There are no clear-cut answers here. The whole question of the campaign is whether the UEF is too optimistic or the GTVA too cynical.
That's the whole point of the story.
Nehemiah has a great point. I find it incredibly difficult to believe that human society would ever turn into such a pacifist state. Man has excelled at killing man since early history. That violent nature will never change on man's account alone.
Again, that's the question, isn't it?
Are we really to believe that after being cut off from her colonies for less than a century, Earth is overtaken by wimps?
An Elder might ask you why you think that someone who has the strength to say 'no' to murder is a wimp. When killing is the easy decision, the killers are the cowards, the Elder might suggest.
Don't get me wrong in any of what I'm saying. I think that Blue Planet is a great set of campaigns and a great storyline. I just feel that it would do better without all the Hinduism and Eastern religion mixed into it.
How would one side of the struggle be presented, then?

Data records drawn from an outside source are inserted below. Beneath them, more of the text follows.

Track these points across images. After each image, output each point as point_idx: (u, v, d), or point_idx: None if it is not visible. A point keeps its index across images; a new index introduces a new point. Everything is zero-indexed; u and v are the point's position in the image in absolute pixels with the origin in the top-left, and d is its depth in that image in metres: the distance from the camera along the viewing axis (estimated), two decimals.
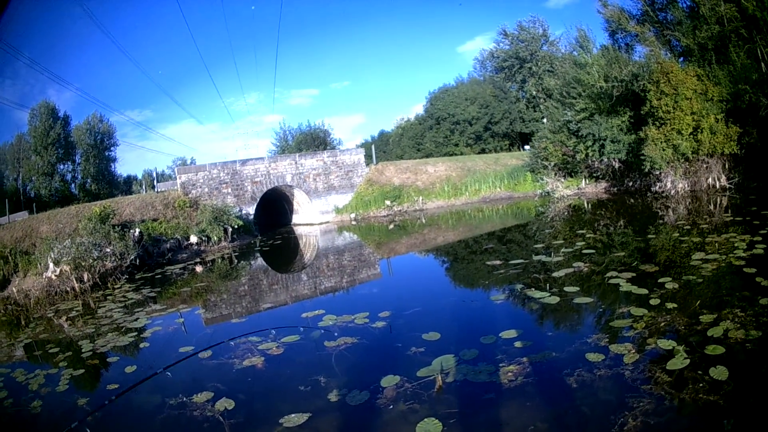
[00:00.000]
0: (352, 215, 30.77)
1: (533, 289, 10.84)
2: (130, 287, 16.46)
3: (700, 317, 7.79)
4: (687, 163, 24.67)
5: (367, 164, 34.26)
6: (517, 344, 7.77)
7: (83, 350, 10.02)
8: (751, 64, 23.66)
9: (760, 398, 5.60)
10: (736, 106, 23.30)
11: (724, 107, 23.69)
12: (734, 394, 5.60)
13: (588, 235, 16.66)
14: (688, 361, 6.39)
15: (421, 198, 32.09)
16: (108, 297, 15.30)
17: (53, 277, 17.04)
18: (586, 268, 12.22)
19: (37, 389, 8.16)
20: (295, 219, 33.73)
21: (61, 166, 54.34)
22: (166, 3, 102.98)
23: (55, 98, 61.24)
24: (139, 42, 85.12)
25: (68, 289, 16.80)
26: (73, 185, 55.55)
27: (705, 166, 24.64)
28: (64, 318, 13.60)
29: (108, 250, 18.32)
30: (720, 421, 5.14)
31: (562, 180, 31.38)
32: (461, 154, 48.82)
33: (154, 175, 39.87)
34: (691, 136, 23.64)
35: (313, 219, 31.44)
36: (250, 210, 28.91)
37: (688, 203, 21.88)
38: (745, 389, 5.75)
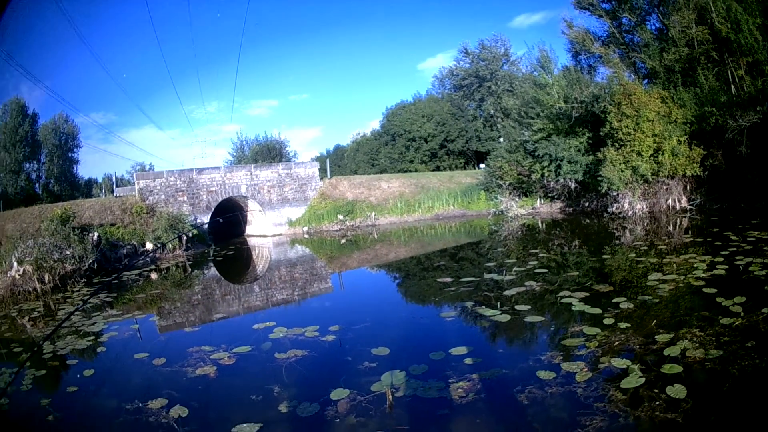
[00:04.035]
0: (305, 228, 30.70)
1: (484, 306, 10.77)
2: (88, 291, 16.63)
3: (656, 337, 7.78)
4: (646, 185, 25.22)
5: (322, 178, 34.27)
6: (467, 361, 7.72)
7: (45, 351, 10.09)
8: (720, 87, 24.45)
9: (720, 416, 5.56)
10: (701, 128, 23.95)
11: (688, 129, 24.36)
12: (694, 412, 5.54)
13: (541, 255, 16.79)
14: (643, 379, 6.33)
15: (373, 213, 32.03)
16: (67, 300, 15.48)
17: (17, 276, 17.18)
18: (538, 287, 12.22)
19: (4, 387, 8.26)
20: (249, 230, 33.65)
21: (27, 165, 54.15)
22: (135, 5, 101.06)
23: (26, 95, 59.80)
24: (106, 42, 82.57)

The UEF is, in many ways, a state built on applied psychology. It is an attempt to create a society in which individuals can be truly moral instead of being forced to compromise their beliefs to serve the situation. It is a state which believes that the ends do not justify the means.
It seems ill-advised to engage in a campaign that weakens both parties to the point of vulnerability TO the Shivans. That clearly defeats the GTVA's supposed altruistic goal.
No, it doesn't. The GTVA war was launched because they feared the alternative was the collapse of the Alliance.
I suggest checking out the dossiers on the BP website.